[Job] Of the entries below, return exactly those lines that fall between the one containing "Rendered at 1241 by 1754 pixels." and the one containing "Identify the document elements. Format: label [x1, y1, x2, y2].", the two end lines included.

[Supplied material]

• • • •

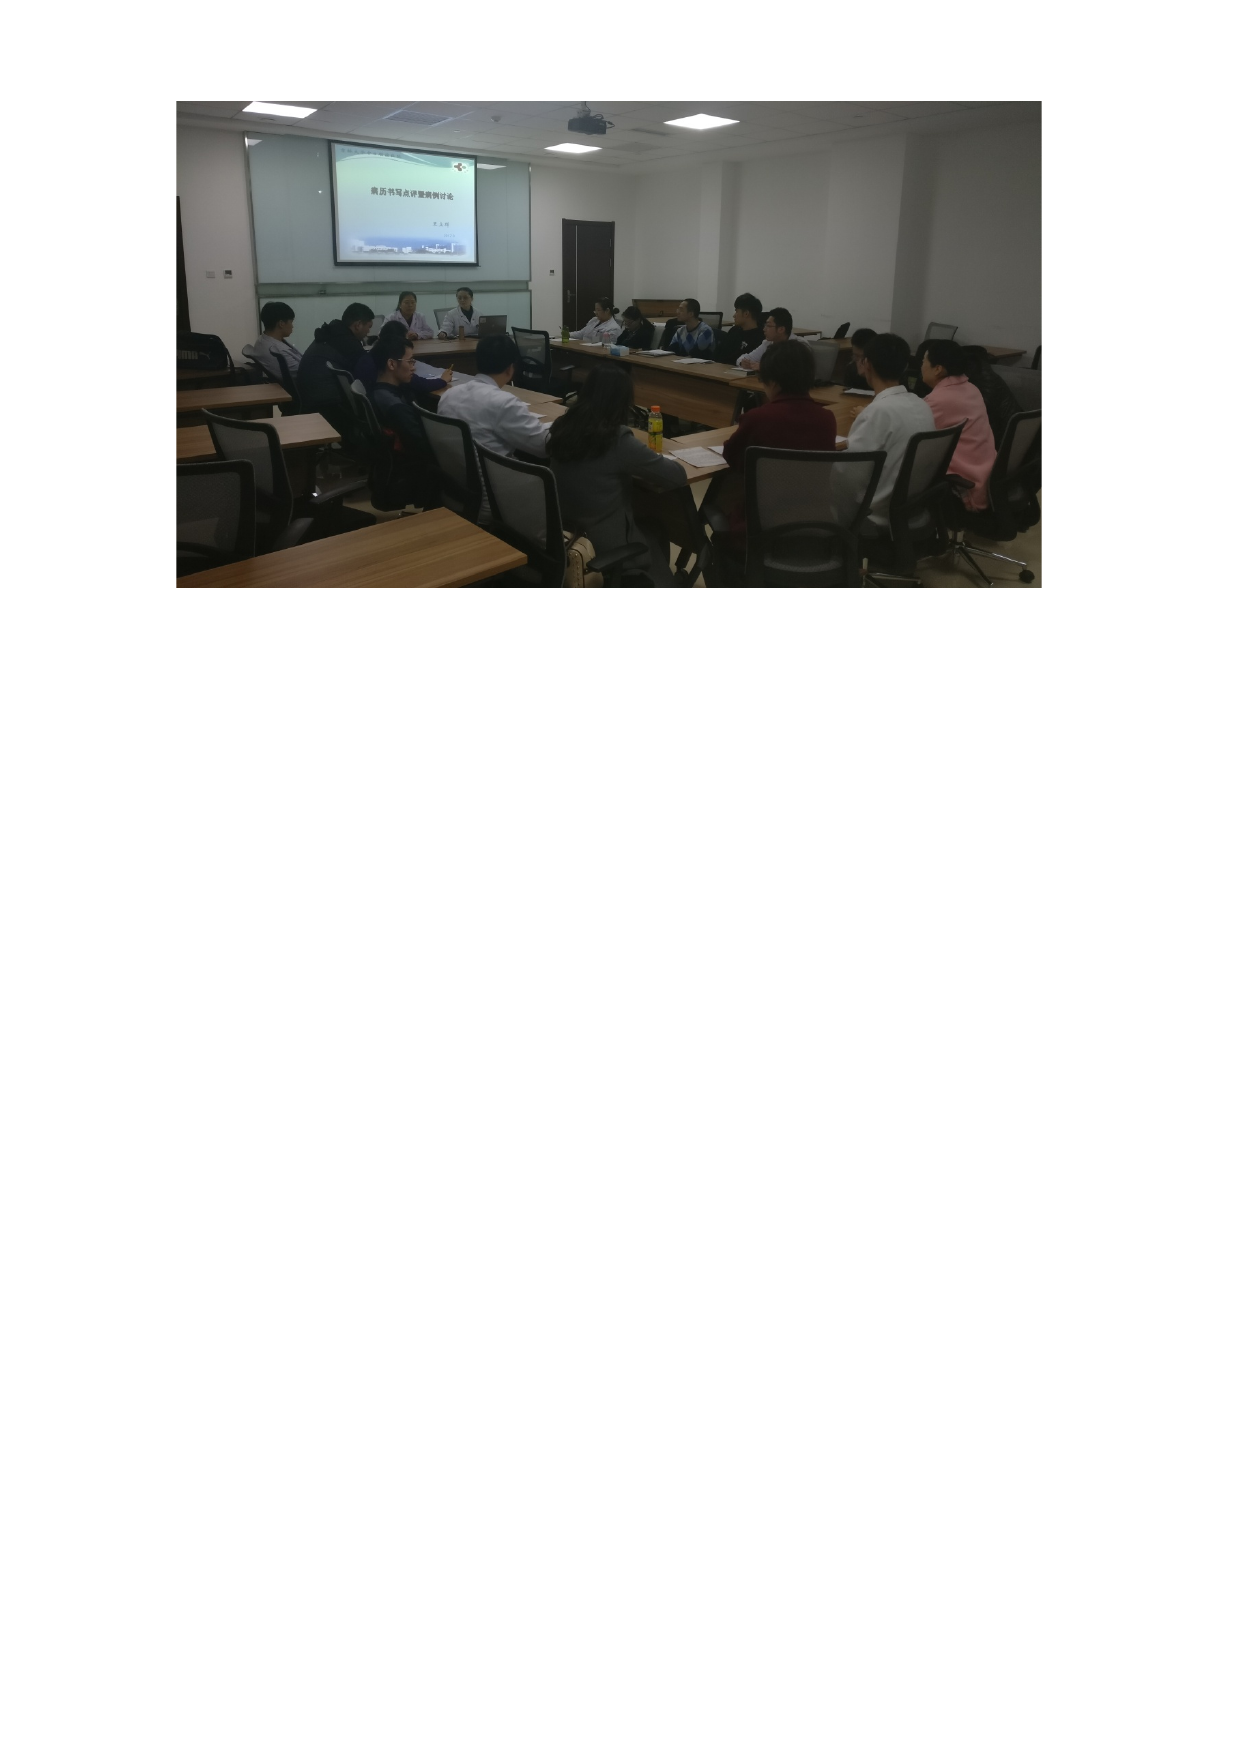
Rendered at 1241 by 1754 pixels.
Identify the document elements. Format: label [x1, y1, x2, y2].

• • • •

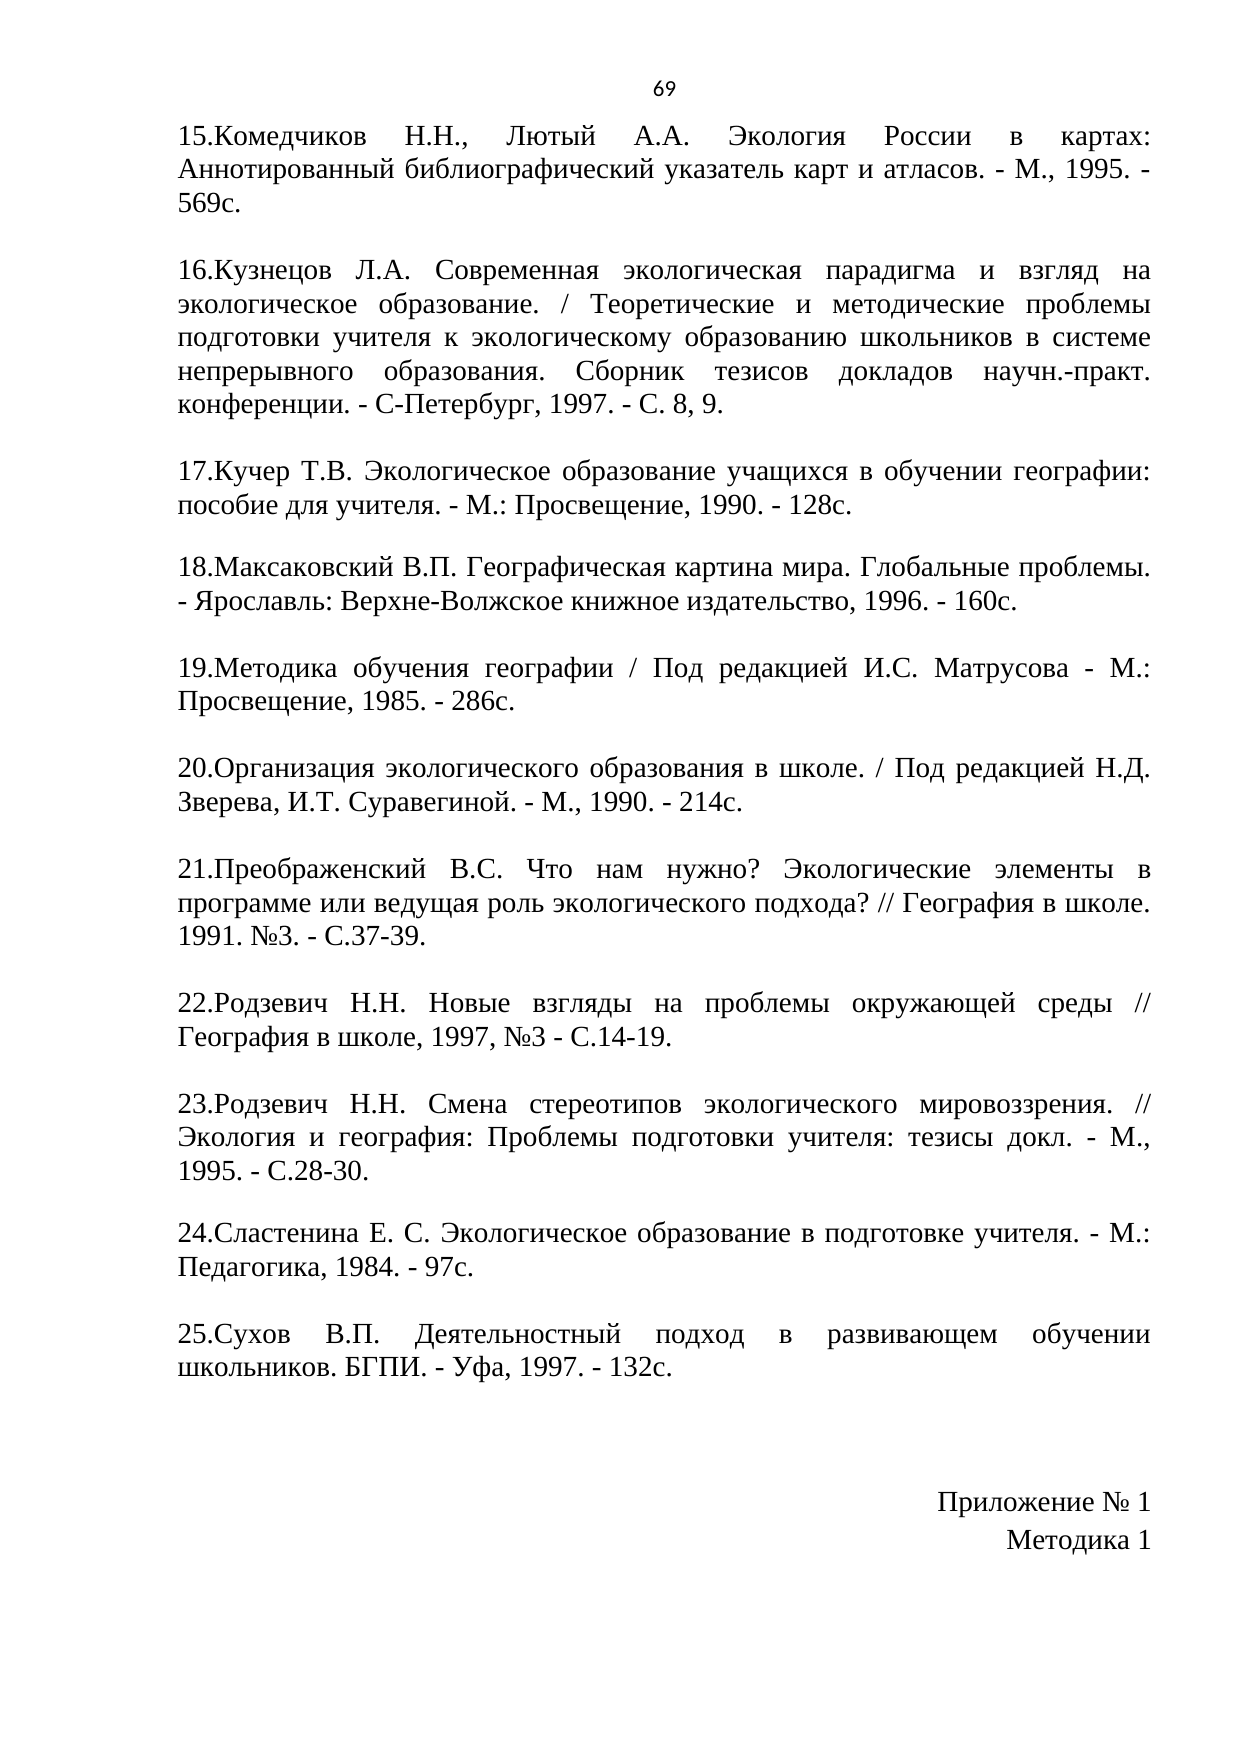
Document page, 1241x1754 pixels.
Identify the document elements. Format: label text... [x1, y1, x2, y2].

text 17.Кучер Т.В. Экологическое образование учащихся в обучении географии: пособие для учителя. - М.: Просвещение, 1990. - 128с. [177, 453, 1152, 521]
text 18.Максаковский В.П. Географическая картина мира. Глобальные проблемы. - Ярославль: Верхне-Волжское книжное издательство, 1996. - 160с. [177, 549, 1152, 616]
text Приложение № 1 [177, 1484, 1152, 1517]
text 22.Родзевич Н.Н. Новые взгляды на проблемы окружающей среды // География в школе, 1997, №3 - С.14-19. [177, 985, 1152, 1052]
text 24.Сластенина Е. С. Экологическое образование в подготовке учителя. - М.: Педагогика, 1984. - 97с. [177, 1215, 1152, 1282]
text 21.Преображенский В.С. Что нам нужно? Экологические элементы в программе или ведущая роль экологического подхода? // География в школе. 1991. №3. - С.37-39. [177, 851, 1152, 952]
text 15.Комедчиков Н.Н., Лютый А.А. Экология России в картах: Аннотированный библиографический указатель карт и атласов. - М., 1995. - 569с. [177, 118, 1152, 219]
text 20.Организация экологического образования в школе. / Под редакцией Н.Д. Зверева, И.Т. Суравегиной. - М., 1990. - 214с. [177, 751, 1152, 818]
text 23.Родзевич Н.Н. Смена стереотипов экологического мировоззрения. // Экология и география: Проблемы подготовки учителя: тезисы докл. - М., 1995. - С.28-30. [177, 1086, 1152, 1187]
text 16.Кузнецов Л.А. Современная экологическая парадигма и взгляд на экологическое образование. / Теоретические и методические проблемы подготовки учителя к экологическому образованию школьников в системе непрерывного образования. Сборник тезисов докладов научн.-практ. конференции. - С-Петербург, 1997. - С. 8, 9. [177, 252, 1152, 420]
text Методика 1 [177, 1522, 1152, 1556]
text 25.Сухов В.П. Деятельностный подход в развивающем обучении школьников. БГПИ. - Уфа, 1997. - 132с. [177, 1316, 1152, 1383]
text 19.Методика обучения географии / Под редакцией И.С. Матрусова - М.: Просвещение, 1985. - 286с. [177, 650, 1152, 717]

• • • •

[Task result]
Rendered at 1241 by 1754 pixels.
Identify the document elements. Format: label [x1, y1, x2, y2].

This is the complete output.